On "Perfection" by Shivadam

3/28/11

The Invocation given by Pir-o-Mushid Hazrat Inayat Khan begins, "Toward the One, the perfection of Love, Harmony and Beauty..."

Some find the word "perfection" troubling. Varying concerns with the idea, such as placing oneself against a standard, have been raised. Reasoned questions arise about the meaning, or indeed the possibility, of perfection.

As a young Catholic boy, my own doubts awakened around the idea of a "perfect God," creator of all: Obviously, a perfect, singular entity could not create anything that might exhibit the most minuscule sign of imperfection. A perfect being cannot act in such as way as to give rise to imperfect effects. Were any imperfection to arise directly from a perfect source, that would merely prove that the source itself could not have been perfect to begin with, how ever much we might have hoped it were.

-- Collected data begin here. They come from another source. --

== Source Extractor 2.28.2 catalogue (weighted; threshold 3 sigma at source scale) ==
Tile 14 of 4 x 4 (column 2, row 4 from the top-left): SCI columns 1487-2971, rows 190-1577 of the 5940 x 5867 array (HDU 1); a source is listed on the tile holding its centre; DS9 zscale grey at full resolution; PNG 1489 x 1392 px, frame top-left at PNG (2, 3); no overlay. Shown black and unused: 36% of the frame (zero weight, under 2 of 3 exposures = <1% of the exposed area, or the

The mundane world of apparent imperfection betrayed the idealized creator-God. By the time I reached adolescent years this early discovery had helped to solidify my suspicions that no such God exists at all. I felt I had been led astray and so rejected all notions of any sort of God or perfect source. Either everything is perfect, or nothing is.

Now, seasoned with decades of life experience, I can see that my philosophical conundrum just as readily suggests the contrary possibility: Everything is a ray or emanation of a perfect Unity. Instead of the untenability of an imperfect world offered up by a perfect God, a reality that allows for both God and this world is one in which everything is perfect, no matter how it may appear to the eye.

The Sanskrit mantra, "poornamadaha poornamidam poornaat poornamudachyate | poornasya poornamaadaaya poornamevaa vashishyate |" explains that from perfection (completeness) comes perfection, and when perfection is taken away from perfection, perfection remains.

poornamadaha poornamidam poornaat poornamudachyate poornasya poornamaadaaya poornamevaa vashishyate OM shantihee shantihee shantihee

The most beloved Sufi phrase, "La ilaha illa'llah," when taken to mean "Nothing exists save the One," may be equivalent to the Hindu mantra. We may just as well take this Arabic negation/affirmation to mean: Take away everything and all that is left is the Perfection, the One who is unsurpassable because there is no other, and perfect because there is no stain or blot; only the Perfect One exists.

La Ilaha Ilallah

These brief and great utterances denote that perfection is the very ground of being, that all things and conditions are perfect, including you and I.

One product of the western mind may be the struggle with the idea of perfection, of personal perfection, of perfecting our world so as to allow no unhappiness to encroach upon our card-house creation of a dream which, as Perfect-God-appointed custodians of the earth, we alone are charged to build and uphold. The burden is heavy, and we despair when we discover that no matter how diligently we try, we can hardly change ourselves - let alone fix all that we produce - for whatever we create, however pleasing, is subject to decay. The arts may come closest, but even music is gone as soon as it has been played. Science continues to peel back layer after layer, only to defy our hopes to find a single, unifying principle behind everything. We wisely shy away from any absolutist idealism, knowing that if we assert anything about the Ultimate, we are forced to do so from within the field of the relative. Our dedication to remain neutral with regard to the nature of reality means we can say or think nothing.

Dis-illusionment may reveal a doorway to a deeper, more complete understanding. Through that door, we may find the remedy to our hopeless, external quest for "perfection." We observe mystics who embody the joy and solace of an inherent and pervasively perfect reality. We practice until we know: Everything is perfect, including the Self. Moreover, that perfect reality is the only thing that exists. Why reach for perfection when you are perfection?

When one empties of self, the self which is a product of perfection, one identifies as that which remains: Perfection itself.

 

"Be ye perfect, even as your Father in heaven is perfect." - Matthew 5:48

 

Shivadam Adam Burke is a certified Dance leader, mureed in the Sufi Ruhaniat International, and member of the Board of Directors of Dances of Universal Peace, North America. He also leads kirtan. He is co-founder of the Phoenix Kirtan Sangha and the Phoenix-based kirtan ensemble, Prema Rupa. He is an award-winning composer and recording artist.